Nus n'avon p d'in supp. Mais pêtre que vous pouve chercher coment on sort d backroom e sais qu'on dirit une mauvaise blage ais je vous jre qu'on ne vou ment pas Aidenous à savoir commen sortir de ce genre d endrot nous navon peu de resource et il nus reste 3 jours enviro
Ynes tape mon épaule, l'index sur les lèvres, le regard écarquillé. Je la regarde, nous sommes effrayées. Un vacarme, plutôt imposant, brise le calme à intervalles réguliers. Il s'approche. Nous nous relevons et prenons la direction opposée. Quelques minutes après je ressens quelque chose de bizarre, comme si on nous fixait. Ynes se tourne pour le surveiller et détourne tout de suite le regard, terrifiée.
— Je crois qu'il nous a vues...
J'ose le regarder à mon tour. Mon corps manque de s'effondrer en le voyant. La peau couverte d'entailles, un buste ne tenant que sur deux bras semblables à des pattes de vautour, des viscères pendant au-dessus du sol et dégoulinant de sang. Les orbites vides ont laissé échapper quelques bouts de chair, et le haut du crâne ensanglanté est parcouru d'un couteau de chasse. Quelqu'un a tenté de se défendre.
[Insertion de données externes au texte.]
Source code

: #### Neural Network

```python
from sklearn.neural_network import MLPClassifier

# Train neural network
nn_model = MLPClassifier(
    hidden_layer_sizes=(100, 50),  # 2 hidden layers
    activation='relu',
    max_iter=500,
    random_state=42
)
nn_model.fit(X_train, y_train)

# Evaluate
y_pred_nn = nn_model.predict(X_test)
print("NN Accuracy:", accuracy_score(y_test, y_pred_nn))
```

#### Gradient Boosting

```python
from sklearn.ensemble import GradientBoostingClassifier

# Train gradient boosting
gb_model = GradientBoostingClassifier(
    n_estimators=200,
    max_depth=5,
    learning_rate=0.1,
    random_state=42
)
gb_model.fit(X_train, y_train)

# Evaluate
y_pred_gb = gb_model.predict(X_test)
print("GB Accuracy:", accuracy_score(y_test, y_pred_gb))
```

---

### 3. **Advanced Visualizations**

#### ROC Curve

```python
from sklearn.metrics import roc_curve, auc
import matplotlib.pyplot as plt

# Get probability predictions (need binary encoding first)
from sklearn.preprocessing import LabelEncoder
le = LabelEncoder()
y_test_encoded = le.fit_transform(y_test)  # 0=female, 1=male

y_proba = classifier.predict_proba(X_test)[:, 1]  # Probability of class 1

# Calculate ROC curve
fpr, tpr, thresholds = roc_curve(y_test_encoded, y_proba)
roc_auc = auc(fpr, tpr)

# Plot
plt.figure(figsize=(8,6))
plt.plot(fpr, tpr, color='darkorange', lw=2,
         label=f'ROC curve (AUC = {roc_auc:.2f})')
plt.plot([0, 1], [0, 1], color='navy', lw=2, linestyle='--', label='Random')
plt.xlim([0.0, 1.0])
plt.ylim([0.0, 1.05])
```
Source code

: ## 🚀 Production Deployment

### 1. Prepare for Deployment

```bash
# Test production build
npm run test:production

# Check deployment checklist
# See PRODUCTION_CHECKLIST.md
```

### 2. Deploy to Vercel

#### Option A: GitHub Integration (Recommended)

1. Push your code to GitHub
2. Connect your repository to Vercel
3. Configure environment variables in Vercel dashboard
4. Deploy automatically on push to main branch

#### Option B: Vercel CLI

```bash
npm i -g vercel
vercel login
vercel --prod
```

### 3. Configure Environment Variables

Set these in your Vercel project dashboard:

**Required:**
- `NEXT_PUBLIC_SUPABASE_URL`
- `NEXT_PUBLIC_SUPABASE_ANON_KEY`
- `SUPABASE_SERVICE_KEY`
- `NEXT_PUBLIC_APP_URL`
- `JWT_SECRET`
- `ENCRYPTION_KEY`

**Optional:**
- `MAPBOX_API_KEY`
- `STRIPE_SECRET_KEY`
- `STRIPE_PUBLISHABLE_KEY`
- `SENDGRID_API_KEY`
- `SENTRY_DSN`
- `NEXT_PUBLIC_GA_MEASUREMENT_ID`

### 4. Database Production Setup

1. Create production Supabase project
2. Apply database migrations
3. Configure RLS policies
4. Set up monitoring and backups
Je remarque avec horreur quelques traces de sang autour de sa bouche dépourvue de lèvres. Ses soupirs longs et étouffés, comme si ses poumons étaient compressés, donnent l'impression qu'il s'apprête à courir.
Ynes me saisit la main, attendant mes instructions. Je n'en ai aucune à part fuir au plus vite. Nous inspirons profondément. Ynes agrippe fermement la hache et nous courons à toute vitesse sans réfléchir. Les pas rapides de l'autre bête de chair nous talonnent. Nous n'avons parcouru que quelques mètres et je sens déjà ma respiration s'écourter. Comme l'autre créature nous fonce dessus, je propose à Ynes d'agir comme avec le robot, mais cette fois en utilisant la corde. Elle la sort sans plus tarder. Je saisis un des deux bouts, Ynes fait de même. À mon signal, nos corps se jettent sur les côtés à l'entrée d'un couloir. La corde se tend. La bête saccage alors les murs dans sa chute, répandant une traînée de sang à l'odeur putride sur son passage fracassant. Elle a du mal à se redresser.
On repart en se dépêchant. Plus loin devant nous se trouvent trois portes identiques. L'une d'elles mène peut-être vers la sortie.